# GIVEN INFORMATION

++++

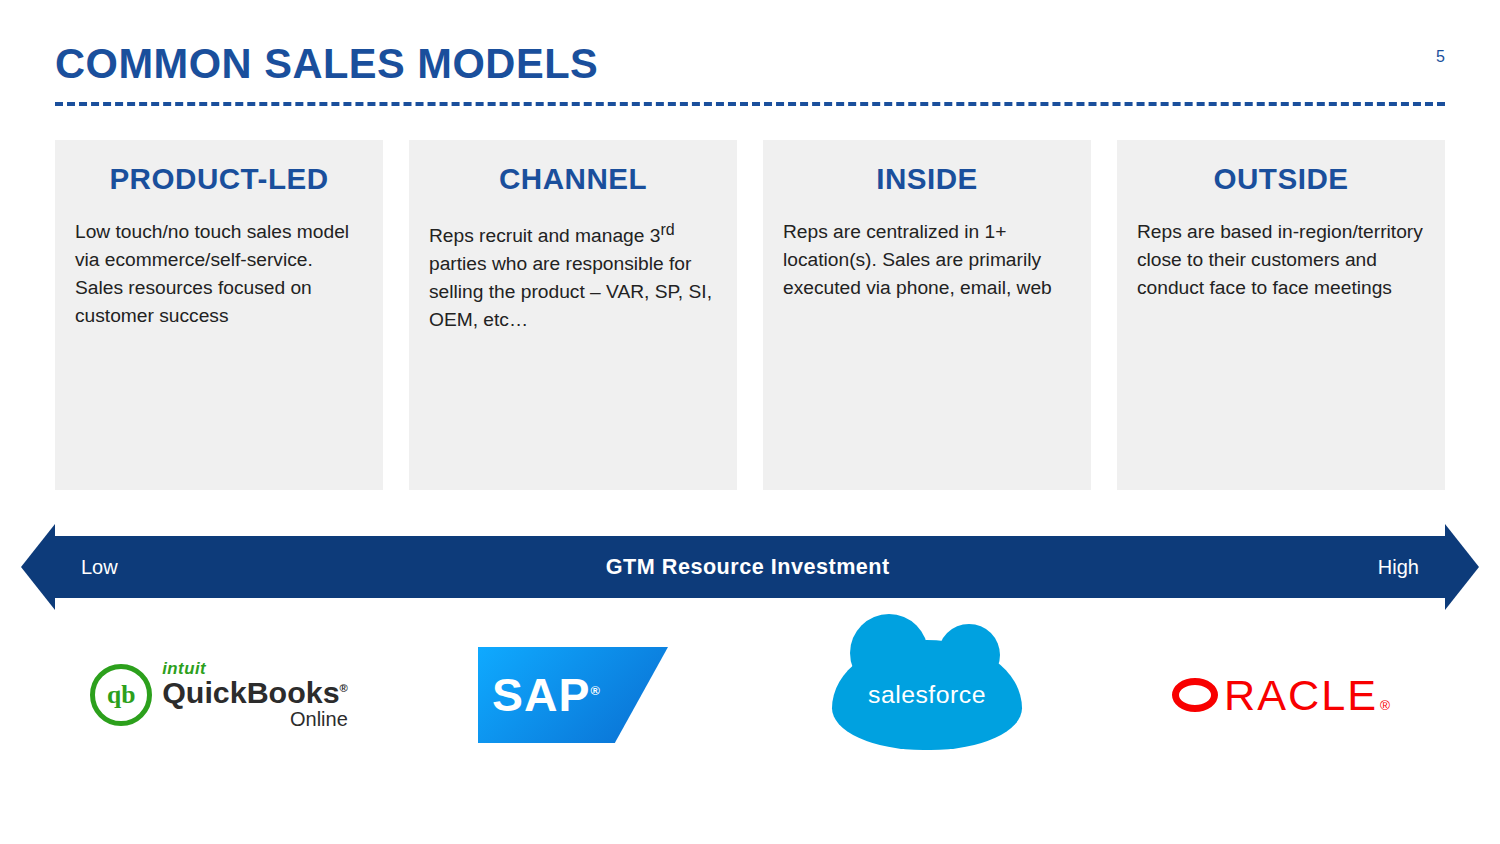Common Sales Models
5
Product-Led
Low touch/no touch sales model via ecommerce/self-service. Sales resources focused on customer success
Channel
Reps recruit and manage 3rd parties who are responsible for selling the product – VAR, SP, SI, OEM, etc…
Inside
Reps are centralized in 1+ location(s). Sales are primarily executed via phone, email, web
Outside
Reps are based in-region/territory close to their customers and conduct face to face meetings
Low GTM Resource Investment High
qb
intuit
QuickBooks®
Online
SAP®
salesforce
RACLE®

++++

# PROBLEM DESCRIPTION
Each line of the data that holds "Reps" should be reported.

# WRITTEN RESPONSE
Reps recruit and manage 3rd parties who are responsible for selling the product – VAR, SP, SI, OEM, etc…
Reps are centralized in 1+ location(s). Sales are primarily executed via phone, email, web
Reps are based in-region/territory close to their customers and conduct face to face meetings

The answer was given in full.